Budget stress or debt stress can happen to anyone, but if you’re in the red, we’ve found some resources to help.

As the cost of living rises and budgets take a hit, working out how much money you’d have to work with can make a big difference to what you spend. It’s why building a budget is so important, and one of the reasons why we’ve built our budget app to be fast and easy to use.

While other budget apps can make you jump through hoops or wait days to find out really what’s going on, ours is designed to be simple, just like the name.

You simply add your costs and enter your salary, and the app will work out the rest, calculating how much money you should have left at the end month.

That’s important, because it can give you an easy overview of what you have to spend every month. You designate what you have to spend — rent or mortgage, shopping, phone, internet, and so on — and simplsaver will break down your spend into a graph, while totalling how much you should have left.

But while compiling a budget in simplsaver is pretty easy, the outcome will depend on your finances entirely, and if they go in the red, that can be bad news.

When a budget goes red, it’s a sign that you’re losing money each and every month, spending too much in the process. It’s an obvious sign of budget stress or debt stress, two terms that mean the same thing: financial stress that can overtake your life.

Increased stress can lead to a budget spiral, where your spending outpaces what you should have left over, and that’s a situation you don’t want to be in.

While no budget app can pay your bills for you, what we can do is find resources to help you deal with budget stress, and that’s what we’re doing with an update to the app.

It’s why we’re adding a “Budget Spiral” feature to the app aimed at linking those with financial stress to resources that could help put them on the right track, either with tips, strategies, or ways to talk to financial organisations and institutions.

Simply put, if your budget goes in the red, that dollar figure will turn into a button you can tap to show resources specific to your country aimed at helping you deal with financial stress.

With our Budget Spiral warning, a negative budget will turn into a button, and touching that will open up a page with resources.

Simplsaver works in the US, Canada, the UK, New Zealand, and Australia (where it was built), and each of these places has resources to help provide information about debt stress, and maybe offer some tips and coping strategies.

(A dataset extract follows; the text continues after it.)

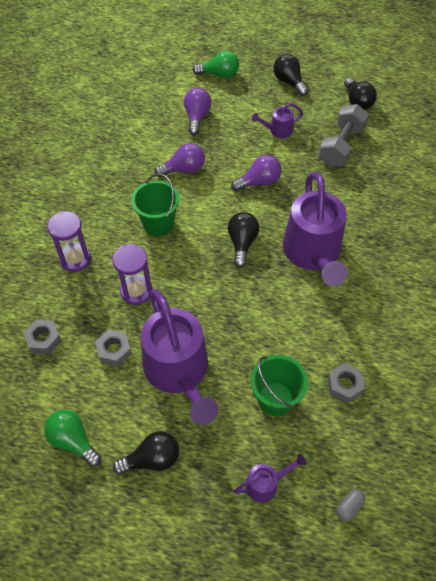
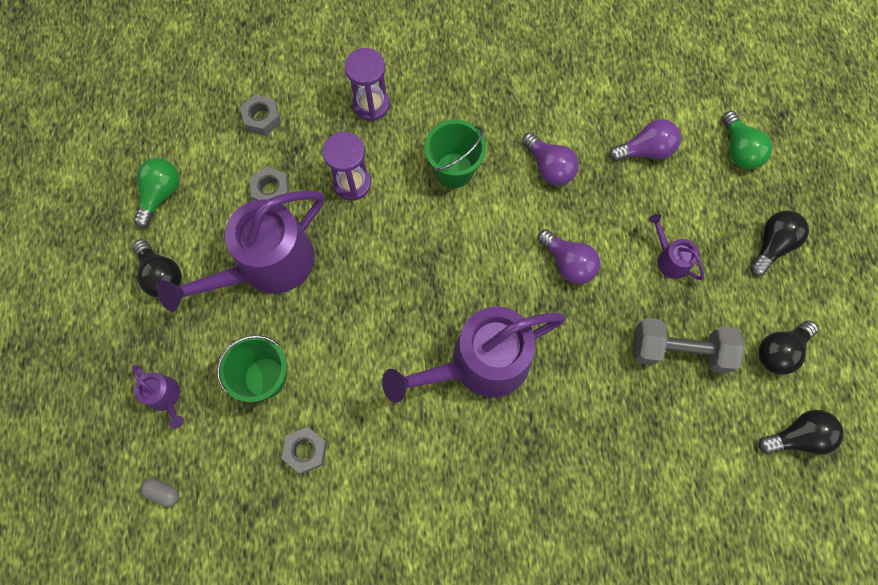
camera: 70 degrees right, 15 degrees up
black light bulb [228,212,259,268] -> black light bulb moved to [759,410,844,455]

And these days, it’s critically important, especially as news of stress hits home for so many of us, happening the world over. In Australia, more Australians are in financial stress with the highest number since the pandemic, with similar stress pressures happening over in the UK and in the US, as well.

Everywhere is dealing with the pressure from financial stress, and overcoming it can be incredibly difficult.

It’s important to note that our app was built to help you make sense of your finances quickly and easily, taking stock of which costs and spends are important, and seeing what it would do to your budget if you quickly got rid of others.

However, we also think it’s important to help where we can, and finding resources relevant to those suffering financial stress is just as important as working out their budget, and may give some struggling with the cost of living just that little bit of help to get on top of it all.